Imagine being a website known for distributing malware and other things: your
ranking will drop, and all of the people who enjoy using your web app suffer.
This is somewhat the price of "free": giving those who created it access to
profit from your account or monitor your account within reason.

I will search Amazon for a bunch of stuff and I might not find it. I log into
Facebook and they are showing me ads from Amazon. I have no doubt that Google,
Facebook, and Amazon all have tools working in the background to scan through
your "temporary cookies folders" and looking for things that match its own
database to try and sell you the things you were looking for.

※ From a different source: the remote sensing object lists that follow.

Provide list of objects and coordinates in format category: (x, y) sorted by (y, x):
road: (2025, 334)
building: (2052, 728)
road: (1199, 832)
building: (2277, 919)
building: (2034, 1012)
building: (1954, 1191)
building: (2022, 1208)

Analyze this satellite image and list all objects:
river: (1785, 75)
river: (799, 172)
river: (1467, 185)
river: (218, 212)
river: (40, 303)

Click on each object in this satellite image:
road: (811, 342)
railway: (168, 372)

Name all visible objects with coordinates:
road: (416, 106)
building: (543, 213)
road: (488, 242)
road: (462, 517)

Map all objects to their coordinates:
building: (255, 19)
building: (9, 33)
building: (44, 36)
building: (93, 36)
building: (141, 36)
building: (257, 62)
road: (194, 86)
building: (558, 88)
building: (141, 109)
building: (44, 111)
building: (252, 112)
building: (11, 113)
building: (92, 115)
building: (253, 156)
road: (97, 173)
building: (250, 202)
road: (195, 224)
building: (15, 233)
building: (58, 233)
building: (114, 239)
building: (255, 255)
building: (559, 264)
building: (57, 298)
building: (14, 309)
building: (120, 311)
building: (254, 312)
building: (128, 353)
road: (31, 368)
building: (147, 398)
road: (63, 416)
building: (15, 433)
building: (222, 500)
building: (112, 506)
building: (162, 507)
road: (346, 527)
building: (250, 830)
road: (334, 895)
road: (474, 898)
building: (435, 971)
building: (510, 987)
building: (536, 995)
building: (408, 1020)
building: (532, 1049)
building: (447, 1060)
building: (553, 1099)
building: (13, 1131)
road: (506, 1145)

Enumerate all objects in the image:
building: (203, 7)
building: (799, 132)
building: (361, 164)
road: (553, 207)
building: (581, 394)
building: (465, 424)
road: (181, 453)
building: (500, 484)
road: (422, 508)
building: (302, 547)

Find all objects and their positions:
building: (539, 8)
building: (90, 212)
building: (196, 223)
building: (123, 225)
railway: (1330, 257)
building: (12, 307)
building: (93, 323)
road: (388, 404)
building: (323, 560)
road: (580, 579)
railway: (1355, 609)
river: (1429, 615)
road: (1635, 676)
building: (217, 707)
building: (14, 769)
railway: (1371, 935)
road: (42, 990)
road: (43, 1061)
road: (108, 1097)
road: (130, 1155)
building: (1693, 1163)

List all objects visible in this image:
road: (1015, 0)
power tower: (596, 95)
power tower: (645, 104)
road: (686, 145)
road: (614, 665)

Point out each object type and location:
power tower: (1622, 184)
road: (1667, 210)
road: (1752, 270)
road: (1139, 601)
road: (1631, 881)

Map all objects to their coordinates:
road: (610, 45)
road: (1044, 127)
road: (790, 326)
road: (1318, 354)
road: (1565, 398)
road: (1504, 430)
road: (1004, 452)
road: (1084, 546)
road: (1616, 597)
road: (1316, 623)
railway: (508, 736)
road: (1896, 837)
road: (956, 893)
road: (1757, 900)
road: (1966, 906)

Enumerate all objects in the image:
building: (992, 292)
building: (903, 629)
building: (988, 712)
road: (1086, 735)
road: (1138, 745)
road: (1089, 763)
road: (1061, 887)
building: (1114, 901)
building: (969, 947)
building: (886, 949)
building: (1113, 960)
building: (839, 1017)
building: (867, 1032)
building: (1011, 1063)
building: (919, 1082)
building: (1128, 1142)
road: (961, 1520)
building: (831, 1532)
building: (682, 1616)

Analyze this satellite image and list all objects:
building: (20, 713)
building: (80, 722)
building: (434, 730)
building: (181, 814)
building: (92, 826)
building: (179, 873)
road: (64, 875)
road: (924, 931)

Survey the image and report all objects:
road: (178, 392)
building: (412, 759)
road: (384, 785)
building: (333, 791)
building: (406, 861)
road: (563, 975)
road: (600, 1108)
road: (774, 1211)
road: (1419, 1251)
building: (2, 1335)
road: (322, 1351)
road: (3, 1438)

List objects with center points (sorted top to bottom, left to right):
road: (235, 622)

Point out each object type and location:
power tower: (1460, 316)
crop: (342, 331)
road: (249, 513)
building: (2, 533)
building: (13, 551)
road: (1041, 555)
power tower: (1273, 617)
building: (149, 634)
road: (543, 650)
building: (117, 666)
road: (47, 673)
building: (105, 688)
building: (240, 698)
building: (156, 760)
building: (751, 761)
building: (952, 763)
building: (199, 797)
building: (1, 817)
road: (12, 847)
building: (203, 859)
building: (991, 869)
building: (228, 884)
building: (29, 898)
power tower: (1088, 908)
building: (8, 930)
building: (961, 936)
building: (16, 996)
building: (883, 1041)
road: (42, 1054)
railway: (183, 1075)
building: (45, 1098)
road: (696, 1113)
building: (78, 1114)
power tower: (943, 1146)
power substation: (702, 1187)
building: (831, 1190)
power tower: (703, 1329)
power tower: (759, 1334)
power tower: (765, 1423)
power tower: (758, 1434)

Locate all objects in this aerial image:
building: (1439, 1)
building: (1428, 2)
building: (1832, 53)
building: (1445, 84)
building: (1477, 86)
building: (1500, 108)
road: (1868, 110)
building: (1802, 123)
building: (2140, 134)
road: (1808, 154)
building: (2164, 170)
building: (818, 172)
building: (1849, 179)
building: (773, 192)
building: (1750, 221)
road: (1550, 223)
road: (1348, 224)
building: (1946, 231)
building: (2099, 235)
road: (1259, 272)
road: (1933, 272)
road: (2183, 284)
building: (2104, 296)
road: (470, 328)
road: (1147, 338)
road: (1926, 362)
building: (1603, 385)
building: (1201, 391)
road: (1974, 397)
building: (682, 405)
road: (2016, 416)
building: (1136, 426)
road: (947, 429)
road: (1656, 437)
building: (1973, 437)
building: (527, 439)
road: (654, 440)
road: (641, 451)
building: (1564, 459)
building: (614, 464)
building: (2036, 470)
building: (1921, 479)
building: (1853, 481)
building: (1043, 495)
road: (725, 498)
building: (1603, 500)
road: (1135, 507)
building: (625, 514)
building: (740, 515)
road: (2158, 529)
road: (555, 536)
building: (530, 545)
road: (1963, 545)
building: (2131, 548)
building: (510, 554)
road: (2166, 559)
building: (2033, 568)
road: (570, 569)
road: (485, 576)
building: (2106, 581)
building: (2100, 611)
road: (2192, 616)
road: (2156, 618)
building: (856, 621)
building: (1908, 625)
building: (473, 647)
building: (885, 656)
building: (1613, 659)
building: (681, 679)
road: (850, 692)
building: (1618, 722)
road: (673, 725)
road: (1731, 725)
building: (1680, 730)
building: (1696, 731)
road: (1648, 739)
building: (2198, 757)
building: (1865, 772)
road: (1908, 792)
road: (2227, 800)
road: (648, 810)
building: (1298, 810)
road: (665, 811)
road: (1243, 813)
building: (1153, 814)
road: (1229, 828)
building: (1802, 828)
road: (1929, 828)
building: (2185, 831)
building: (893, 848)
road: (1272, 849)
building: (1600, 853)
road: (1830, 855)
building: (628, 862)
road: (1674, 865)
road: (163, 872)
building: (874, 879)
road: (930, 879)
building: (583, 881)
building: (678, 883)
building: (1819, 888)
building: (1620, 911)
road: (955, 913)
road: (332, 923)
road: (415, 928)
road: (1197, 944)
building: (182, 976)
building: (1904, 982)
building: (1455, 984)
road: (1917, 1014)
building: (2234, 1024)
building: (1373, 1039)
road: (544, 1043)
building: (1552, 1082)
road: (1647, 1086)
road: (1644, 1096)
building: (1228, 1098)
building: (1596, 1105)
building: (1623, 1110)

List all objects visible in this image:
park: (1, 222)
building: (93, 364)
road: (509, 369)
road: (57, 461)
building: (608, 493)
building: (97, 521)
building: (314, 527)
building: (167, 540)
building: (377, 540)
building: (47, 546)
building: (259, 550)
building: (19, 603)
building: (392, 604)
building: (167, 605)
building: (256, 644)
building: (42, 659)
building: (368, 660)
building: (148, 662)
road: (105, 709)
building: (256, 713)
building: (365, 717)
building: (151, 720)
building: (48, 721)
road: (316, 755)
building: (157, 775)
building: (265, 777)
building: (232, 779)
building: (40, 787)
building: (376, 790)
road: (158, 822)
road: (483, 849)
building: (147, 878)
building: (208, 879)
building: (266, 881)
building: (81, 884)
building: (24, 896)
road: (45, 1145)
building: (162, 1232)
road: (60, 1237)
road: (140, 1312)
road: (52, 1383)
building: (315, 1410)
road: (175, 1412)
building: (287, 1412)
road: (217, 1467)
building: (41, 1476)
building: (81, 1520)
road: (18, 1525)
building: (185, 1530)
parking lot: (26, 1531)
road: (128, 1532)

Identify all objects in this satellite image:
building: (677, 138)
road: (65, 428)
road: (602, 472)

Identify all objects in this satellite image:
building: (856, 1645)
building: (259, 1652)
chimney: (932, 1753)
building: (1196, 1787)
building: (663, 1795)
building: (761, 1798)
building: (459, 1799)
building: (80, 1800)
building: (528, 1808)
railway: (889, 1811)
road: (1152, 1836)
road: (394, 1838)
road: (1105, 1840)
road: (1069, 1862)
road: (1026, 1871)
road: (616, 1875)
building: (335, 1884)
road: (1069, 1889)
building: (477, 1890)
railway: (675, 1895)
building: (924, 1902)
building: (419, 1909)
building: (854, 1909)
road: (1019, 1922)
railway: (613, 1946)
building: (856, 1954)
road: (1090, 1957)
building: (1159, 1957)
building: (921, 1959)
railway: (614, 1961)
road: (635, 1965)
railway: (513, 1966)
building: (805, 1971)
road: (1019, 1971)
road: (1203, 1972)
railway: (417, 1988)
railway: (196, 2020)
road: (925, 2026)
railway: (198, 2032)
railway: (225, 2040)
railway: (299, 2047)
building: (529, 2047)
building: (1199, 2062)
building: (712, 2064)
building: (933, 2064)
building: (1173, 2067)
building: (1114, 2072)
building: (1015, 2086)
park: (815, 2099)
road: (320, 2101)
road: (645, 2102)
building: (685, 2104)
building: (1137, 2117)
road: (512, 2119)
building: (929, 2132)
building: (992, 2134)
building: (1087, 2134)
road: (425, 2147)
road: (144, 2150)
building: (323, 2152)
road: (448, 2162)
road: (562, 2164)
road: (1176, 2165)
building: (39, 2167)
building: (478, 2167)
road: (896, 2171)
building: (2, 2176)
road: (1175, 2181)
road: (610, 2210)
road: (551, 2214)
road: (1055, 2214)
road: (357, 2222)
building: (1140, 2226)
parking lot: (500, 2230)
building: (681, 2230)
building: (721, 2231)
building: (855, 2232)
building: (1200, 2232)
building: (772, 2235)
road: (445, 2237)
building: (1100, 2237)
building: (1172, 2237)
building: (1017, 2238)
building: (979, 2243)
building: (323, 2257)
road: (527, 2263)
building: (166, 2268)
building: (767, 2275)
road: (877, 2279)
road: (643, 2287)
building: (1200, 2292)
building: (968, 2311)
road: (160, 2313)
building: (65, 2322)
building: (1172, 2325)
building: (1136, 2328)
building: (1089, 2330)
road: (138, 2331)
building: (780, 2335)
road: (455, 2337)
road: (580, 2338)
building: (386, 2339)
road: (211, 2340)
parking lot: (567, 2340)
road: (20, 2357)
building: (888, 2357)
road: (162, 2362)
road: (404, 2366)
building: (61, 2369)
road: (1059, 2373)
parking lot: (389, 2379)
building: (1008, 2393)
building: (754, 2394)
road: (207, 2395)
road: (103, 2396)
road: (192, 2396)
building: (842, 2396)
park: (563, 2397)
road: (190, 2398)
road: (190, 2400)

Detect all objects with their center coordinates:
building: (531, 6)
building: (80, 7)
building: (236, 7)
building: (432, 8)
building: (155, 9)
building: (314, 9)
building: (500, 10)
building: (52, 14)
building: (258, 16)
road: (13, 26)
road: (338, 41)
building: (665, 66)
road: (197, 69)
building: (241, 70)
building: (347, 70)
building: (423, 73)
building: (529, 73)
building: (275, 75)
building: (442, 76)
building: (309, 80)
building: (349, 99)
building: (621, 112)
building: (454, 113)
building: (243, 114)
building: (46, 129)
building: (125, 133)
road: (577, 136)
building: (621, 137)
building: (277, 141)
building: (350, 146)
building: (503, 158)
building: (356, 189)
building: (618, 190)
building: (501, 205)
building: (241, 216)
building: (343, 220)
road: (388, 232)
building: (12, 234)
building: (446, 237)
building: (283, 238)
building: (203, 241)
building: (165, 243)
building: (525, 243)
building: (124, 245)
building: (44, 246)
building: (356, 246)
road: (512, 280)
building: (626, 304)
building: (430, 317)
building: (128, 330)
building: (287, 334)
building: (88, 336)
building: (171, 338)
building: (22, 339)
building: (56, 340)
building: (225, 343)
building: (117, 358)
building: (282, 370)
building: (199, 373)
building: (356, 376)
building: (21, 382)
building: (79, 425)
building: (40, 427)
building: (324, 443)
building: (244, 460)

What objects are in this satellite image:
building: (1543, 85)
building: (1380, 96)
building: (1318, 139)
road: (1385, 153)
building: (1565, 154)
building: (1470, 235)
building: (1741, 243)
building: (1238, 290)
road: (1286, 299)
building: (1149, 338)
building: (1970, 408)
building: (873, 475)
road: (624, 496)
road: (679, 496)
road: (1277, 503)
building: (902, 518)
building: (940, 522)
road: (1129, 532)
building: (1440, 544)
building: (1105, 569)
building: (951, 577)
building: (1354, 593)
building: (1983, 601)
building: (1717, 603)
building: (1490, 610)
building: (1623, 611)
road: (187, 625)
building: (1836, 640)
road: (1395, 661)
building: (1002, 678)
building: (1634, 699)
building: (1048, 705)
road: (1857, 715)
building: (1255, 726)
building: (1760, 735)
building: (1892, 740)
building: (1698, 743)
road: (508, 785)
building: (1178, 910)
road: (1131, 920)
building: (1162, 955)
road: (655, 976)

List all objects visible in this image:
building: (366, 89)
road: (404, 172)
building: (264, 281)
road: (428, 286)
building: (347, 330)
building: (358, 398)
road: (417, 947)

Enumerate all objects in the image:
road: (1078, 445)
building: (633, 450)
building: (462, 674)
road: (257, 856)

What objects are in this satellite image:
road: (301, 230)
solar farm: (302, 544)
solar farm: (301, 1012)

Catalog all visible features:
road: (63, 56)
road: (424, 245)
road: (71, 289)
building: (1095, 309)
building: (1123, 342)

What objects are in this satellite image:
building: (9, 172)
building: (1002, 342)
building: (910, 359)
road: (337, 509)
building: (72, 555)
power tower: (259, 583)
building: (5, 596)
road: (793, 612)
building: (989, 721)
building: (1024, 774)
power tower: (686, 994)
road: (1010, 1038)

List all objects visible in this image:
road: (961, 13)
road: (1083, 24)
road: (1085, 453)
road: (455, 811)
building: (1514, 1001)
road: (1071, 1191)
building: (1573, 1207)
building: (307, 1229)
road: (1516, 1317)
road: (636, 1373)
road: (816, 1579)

I work for a media marketing company and many times, Google, Amazon and
Facebook are showing me ads that are closely related to what I have been
working on -- despite the fact that the information I am working on has not
even gone public yet. For example, lets say I'm designing something for
NABISCO Oreo cookies. An HTML landing page or whatever the case may be. The
software I'm using probably sets cookies that store some information. When I
navigate to Facebook, it is showing me ads with Oreo cookies. How would they
know this information? This leads me to believe that they do, in fact, have
software scanning through your cookies -- not to steal information per se, but
to show you ads and make money on you.